Segment Start: SOURCE MATERIAL
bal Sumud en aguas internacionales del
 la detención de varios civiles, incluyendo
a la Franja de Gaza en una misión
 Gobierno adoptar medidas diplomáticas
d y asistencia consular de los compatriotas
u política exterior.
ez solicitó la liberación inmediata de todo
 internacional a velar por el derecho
Segment End: SOURCE MATERIAL
— INSTRUCTION —
Pull the text from each item above, reproducing every line without change.

— TASK SOLUTION —
bal Sumud en aguas internacionales del
 la detención de varios civiles, incluyendo
a la Franja de Gaza en una misión
 Gobierno adoptar medidas diplomáticas
d y asistencia consular de los compatriotas
u política exterior.
ez solicitó la liberación inmediata de todo
 internacional a velar por el derecho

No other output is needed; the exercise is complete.